When you spot the word "утсанд" in a line of the data below, copy that line.

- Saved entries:
------------------------------------
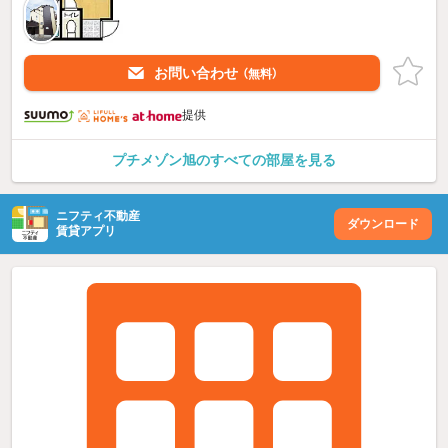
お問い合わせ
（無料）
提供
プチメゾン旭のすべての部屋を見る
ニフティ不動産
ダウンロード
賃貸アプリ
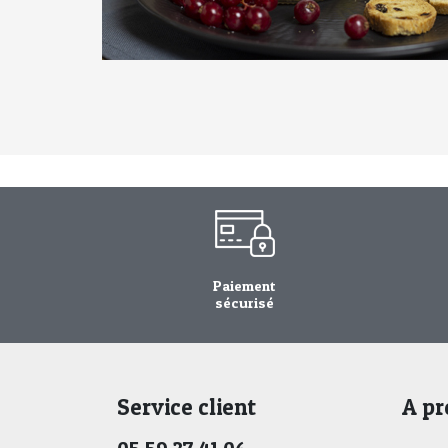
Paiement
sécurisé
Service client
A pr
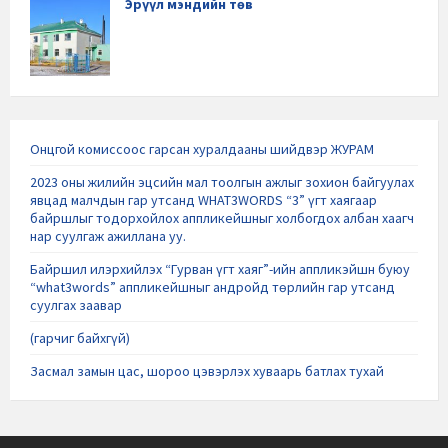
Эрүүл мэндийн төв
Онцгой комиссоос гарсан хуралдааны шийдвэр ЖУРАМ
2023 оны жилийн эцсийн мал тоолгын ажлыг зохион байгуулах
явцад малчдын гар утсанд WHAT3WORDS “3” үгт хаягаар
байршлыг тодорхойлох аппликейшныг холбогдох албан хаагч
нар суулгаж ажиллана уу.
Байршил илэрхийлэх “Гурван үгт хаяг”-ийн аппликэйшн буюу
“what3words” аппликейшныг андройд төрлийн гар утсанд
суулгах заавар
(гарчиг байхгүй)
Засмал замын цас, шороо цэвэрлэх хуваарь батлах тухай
------------------------------------
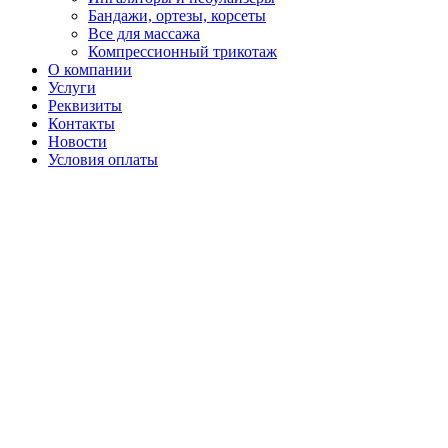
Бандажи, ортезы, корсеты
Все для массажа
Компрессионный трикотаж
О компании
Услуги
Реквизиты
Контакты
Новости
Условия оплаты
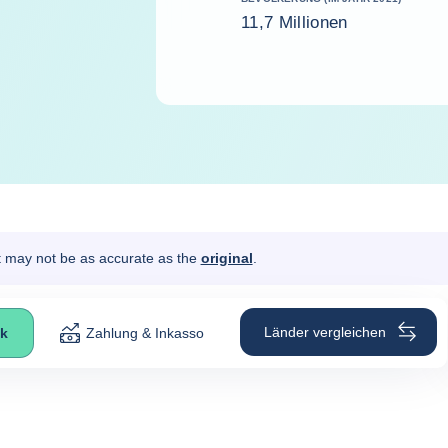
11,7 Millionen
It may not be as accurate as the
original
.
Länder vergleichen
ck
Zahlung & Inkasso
------------------------------------
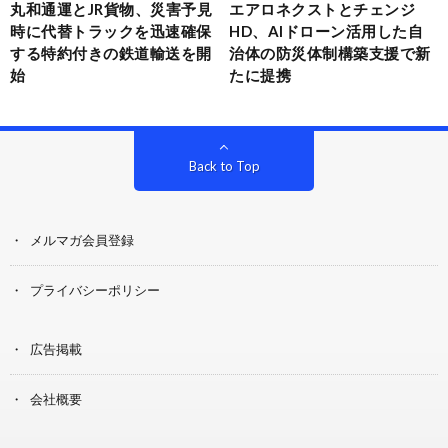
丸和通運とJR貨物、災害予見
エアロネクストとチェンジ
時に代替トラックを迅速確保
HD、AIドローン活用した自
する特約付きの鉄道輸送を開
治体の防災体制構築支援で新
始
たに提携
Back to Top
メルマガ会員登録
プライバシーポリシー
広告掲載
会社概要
------------------------------------
- Solution:
явцад малчдын гар утсанд WHAT3WORDS “3” үгт хаягаар
“what3words” аппликейшныг андройд төрлийн гар утсанд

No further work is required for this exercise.